# New Husky Liner Weather Beaters with Clups



## n1philli (Sep 9, 2013)

*New Husky Liner Weather Beaters with Clips*

Just as the topic states. Husky Liner has now integrated clips on the driver's side floor mat. The passenger side still has the small indent covering the clip. I just purchased these the other day off eBay. I will post the seller who has these in a little bit. Fit and finish is excellent. 
 Edit: Seller: affordaworld 
Price: 123.95 
Offer Accepted @ $115.00 with FREE SHIPPING. 
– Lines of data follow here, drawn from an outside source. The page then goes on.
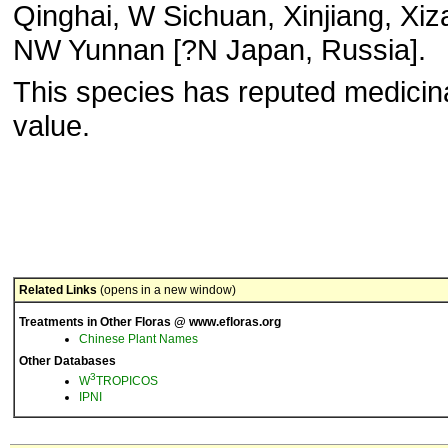
Qinghai, W Sichuan, Xinjiang, Xiz
NW Yunnan [?N Japan, Russia].
This species has reputed medicin
value.
Related Links
(opens in a new window)
Treatments in Other Floras @ www.efloras.org
Chinese Plant Names
Other Databases
3
W
TROPICOS
IPNI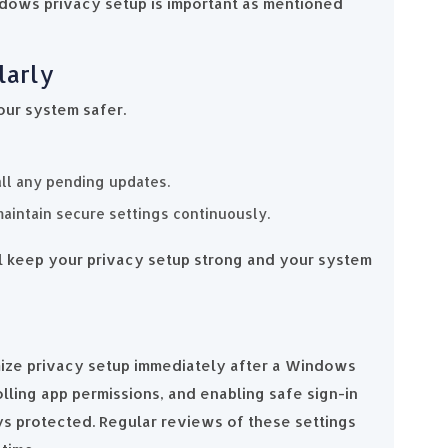
ndows privacy setup is important as mentioned
larly
our system safer.
all any pending updates.
maintain secure settings continuously.
l keep your privacy setup strong and your system
mize privacy setup immediately after a Windows
olling app permissions, and enabling safe sign-in
ys protected. Regular reviews of these settings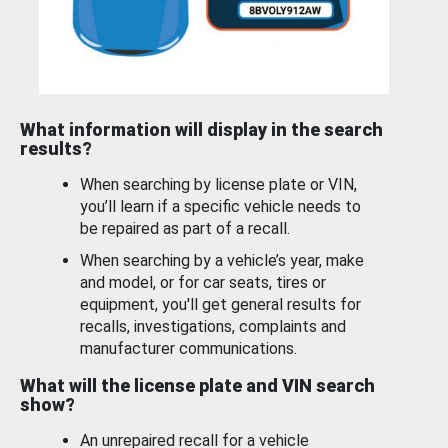
What information will display in the search
results?
When searching by license plate or VIN,
you’ll learn if a specific vehicle needs to
be repaired as part of a recall.
When searching by a vehicle’s year, make
and model, or for car seats, tires or
equipment, you'll get general results for
recalls, investigations, complaints and
manufacturer communications.
What will the license plate and VIN search
show?
An unrepaired recall for a vehicle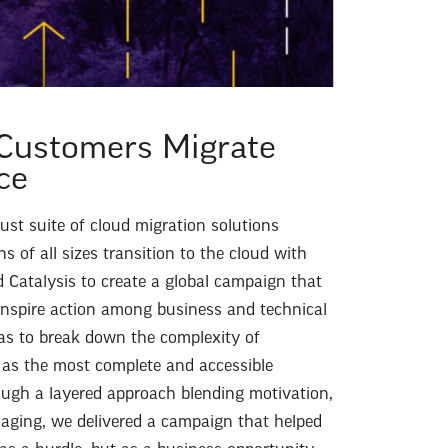
Customers Migrate
ce
st suite of cloud migration solutions
s of all sizes transition to the cloud with
Catalysis to create a global campaign that
nspire action among business and technical
as to break down the complexity of
as the most complete and accessible
ough a layered approach blending motivation,
saging, we delivered a campaign that helped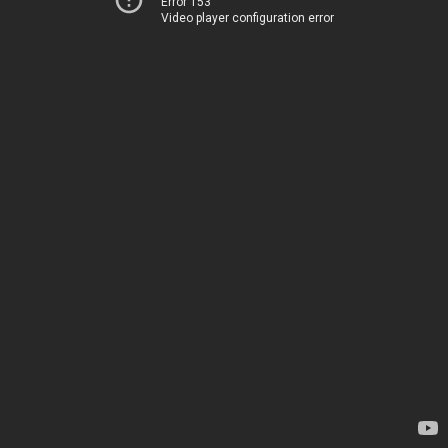
Error 153
Video player configuration error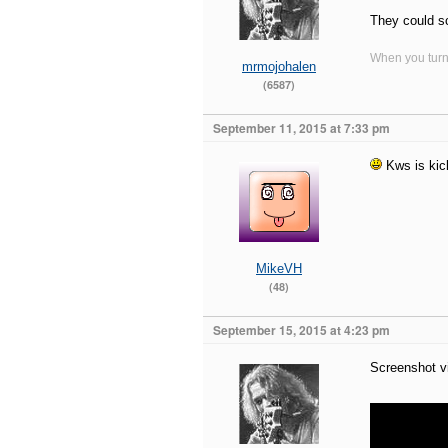
They could sc
When you turn 
mrmojohalen
(6587)
September 11, 2015 at 7:33 pm
Kws is kick
MikeVH
(48)
September 15, 2015 at 4:23 pm
Screenshot v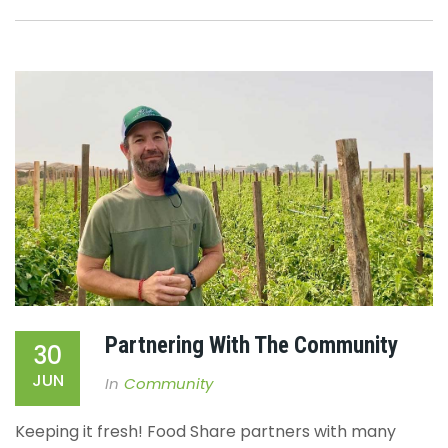
Partnering With The Community
30
JUN
In
Community
Keeping it fresh!
Food Share partners with many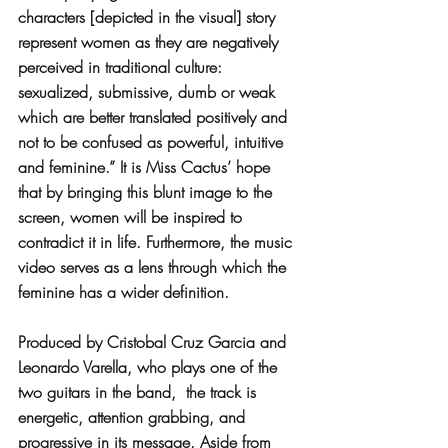
characters [depicted in the visual] story 
represent women as they are negatively 
perceived in traditional culture: 
sexualized, submissive, dumb or weak 
which are better translated positively and 
not to be confused as powerful, intuitive 
and feminine.” It is Miss Cactus’ hope 
that by bringing this blunt image to the 
screen, women will be inspired to 
contradict it in life. Furthermore, the music 
video serves as a lens through which the 
feminine has a wider definition. 
Produced by Cristobal Cruz Garcia and 
Leonardo Varella, who plays one of the 
two guitars in the band,  the track is 
energetic, attention grabbing, and 
progressive in its message. Aside from 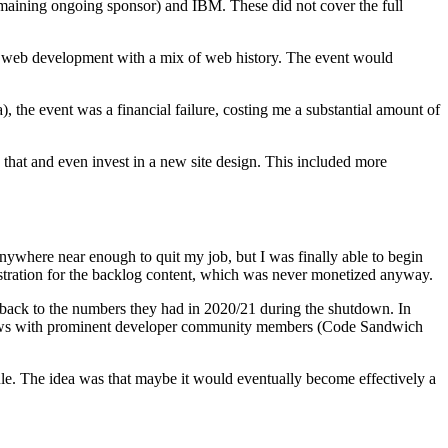
 remaining ongoing sponsor) and IBM. These did not cover the full
n web development with a mix of web history. The event would
), the event was a financial failure, costing me a substantial amount of
 that and even invest in a new site design. This included more
t anywhere near enough to quit my job, but I was finally able to begin
istration for the backlog content, which was never monetized anyway.
t back to the numbers they had in 2020/21 during the shutdown. In
 shows with prominent developer community members (Code Sandwich
ule. The idea was that maybe it would eventually become effectively a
Sent from AutoGuide.com Free App


----------



## Dragonsys (May 27, 2013)

very cool, now if they would add that to the passenger side as well


----------



## trevor_geiger (Nov 29, 2012)

They look nice I like it.


----------



## spacedout (Dec 7, 2010)

Ordered mine from Summit Racing a few days back, will be interesting to see which style I get. Suppose to be delivered tomorrow.


----------



## justjohnthomas (Jul 27, 2013)

Nice for future buyers. Mine slides some, but not enough to make me want to purchase a new set. The Trunk Liner and rear seem to stay nice and put as they don't get as much use


----------



## spacedout (Dec 7, 2010)

The ones I ordered a few days back were the older style, though the new ones would have been nice, I'm still happy with my purchase.


----------